Step in, pre-pack administrations. Loved by some, loathed by others (namely creditors), pre-pack administrations haven’t always had the best reputation, because the sale of the business and assets is often completed before the creditors of the insolvent company are even aware of the administration.

Post-COVID, many predicted a resurgence in ‘pre-packs’, which has yet to materialise, but with much of the Government support brought on by the pandemic now at an end, the restructuring tool remains a viable and useful mechanism for securing the future of those businesses that are fundamentally sound, but have been weighed down by debt and outstanding liabilities.

So what are ‘pre-packs’ and how can they help businesses looking to restructure? 

What is a pre-pack?

The term ‘pre-pack’ is used to describe the process whereby the business and assets of a company are sold, via administration, in an arrangement that is typically negotiated in advance of the company concerned formally entering into an insolvency process. The buying party is often (but not always) connected to the company (e.g. a new company formed by the existing directors of the company in administration).

Essentially, the process allows a valid business to survive whilst relieving it of creditor pressure but also ensuring that its assets are realised for proper value. It’s the latter aspect of that equation that has been an area of concern for some and which reforms brought in two years ago were focused upon – tightening up regulatory intervention and introducing more accountability.

When is a pre-pack appropriate?

‘Pre-packs’ can be a really effective tool for all concerned when they’re used in the right way. Typically, they’re used where a company has a good underlying business but is struggling to meet its ongoing liabilities – it’s not uncommon for there to be an imminent threat of, for example, a winding up petition, or a cessation of supplies/services which would damage the business.

Administered properly, pre-pack administrations create a virtually seamless transfer of business and assets from the insolvent company to the purchaser. This can have significant benefits for the majority of stakeholders involved, because it allows for a high level of continuity. The business can continue trading under the same name (subject to compliance with section 216 of the Insolvency Act and its associated provisions), often from the same premises, and with the same staff. This means that the underlying business retains value, which is ultimately good news for all involved (especially when compared to the potential outcome, for example, in a liquidation). For those reasons, where they are viable, ‘pre-packs’ have always appealed to struggling businesses.

During the COVID-19 pandemic, the Government put in place a significant number of measures to support businesses, including those in the Corporate Insolvency and Governance Act, aimed at protecting businesses during the pandemic, providing much-needed respite for struggling companies.

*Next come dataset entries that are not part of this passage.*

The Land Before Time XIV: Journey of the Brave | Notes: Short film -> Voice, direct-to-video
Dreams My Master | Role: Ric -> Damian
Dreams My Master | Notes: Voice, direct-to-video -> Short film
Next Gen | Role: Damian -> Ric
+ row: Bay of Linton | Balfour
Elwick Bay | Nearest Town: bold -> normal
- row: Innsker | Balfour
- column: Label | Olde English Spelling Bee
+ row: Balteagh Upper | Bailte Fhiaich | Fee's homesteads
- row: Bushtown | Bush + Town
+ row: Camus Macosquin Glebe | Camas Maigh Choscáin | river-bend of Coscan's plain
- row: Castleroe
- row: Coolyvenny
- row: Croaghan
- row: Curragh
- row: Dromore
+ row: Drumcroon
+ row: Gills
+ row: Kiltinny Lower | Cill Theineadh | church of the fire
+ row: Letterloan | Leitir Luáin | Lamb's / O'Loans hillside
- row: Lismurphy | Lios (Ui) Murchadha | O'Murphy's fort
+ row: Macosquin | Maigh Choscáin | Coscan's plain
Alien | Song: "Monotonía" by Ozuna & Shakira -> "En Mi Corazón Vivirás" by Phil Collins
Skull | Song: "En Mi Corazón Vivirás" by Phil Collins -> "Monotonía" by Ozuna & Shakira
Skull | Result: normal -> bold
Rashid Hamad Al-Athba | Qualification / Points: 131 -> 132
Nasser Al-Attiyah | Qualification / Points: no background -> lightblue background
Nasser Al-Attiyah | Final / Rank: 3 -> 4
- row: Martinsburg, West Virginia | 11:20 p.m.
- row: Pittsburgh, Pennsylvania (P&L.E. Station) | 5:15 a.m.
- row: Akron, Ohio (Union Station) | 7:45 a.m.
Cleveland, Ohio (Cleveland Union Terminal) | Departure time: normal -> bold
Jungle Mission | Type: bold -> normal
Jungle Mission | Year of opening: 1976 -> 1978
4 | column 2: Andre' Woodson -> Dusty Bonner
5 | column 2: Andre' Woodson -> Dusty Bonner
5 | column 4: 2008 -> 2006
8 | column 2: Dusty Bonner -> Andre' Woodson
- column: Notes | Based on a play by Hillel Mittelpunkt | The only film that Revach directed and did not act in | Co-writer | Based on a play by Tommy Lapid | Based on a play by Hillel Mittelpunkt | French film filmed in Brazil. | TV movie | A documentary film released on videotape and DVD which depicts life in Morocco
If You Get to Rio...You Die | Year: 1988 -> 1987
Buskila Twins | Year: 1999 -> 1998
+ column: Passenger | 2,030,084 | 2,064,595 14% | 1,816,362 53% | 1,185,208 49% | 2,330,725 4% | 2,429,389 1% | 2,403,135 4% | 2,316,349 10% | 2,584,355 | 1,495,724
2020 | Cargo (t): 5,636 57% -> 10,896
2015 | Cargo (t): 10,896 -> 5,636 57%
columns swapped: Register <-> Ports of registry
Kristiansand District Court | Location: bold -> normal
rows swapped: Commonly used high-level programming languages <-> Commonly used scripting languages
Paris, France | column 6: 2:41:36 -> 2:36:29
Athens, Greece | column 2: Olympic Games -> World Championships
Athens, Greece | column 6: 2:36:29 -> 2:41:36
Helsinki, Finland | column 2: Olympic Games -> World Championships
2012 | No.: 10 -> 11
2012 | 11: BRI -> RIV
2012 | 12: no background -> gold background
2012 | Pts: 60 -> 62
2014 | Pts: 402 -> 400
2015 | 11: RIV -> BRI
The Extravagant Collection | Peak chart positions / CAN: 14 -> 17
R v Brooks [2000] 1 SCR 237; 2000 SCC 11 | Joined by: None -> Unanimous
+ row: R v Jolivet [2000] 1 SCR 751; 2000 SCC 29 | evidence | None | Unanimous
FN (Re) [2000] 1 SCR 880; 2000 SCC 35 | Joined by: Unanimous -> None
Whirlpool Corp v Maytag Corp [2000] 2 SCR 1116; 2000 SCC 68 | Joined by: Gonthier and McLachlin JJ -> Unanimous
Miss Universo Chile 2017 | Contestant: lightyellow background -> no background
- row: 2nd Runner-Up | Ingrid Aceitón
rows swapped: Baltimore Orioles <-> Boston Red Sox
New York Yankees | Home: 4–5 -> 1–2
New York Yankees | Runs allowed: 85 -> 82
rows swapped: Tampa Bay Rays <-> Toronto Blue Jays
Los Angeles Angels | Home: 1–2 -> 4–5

Those protections and safeguarding measures have now largely gone, leaving many businesses still exposed to the economic headwinds, which is where pre-pack administrations can play a part.

Key considerations

There are a number of important questions to ask and considerations to be made when exploring the option of pre-pack administrations.

Pre-pack administrations have a valid part to play in securing the long-term future of businesses, but there is a lot to consider before going down the route of a ‘pre-pack’. Now is the time to go through your options, taking into account the future economic outlook. With interest rates and energy bills still creating significant ongoing liabilities for companies, which will not necessarily be taken away by a pre-pack administration, it may pay to wait for the waters to calm before embarking on your ‘pre-pack’ journey.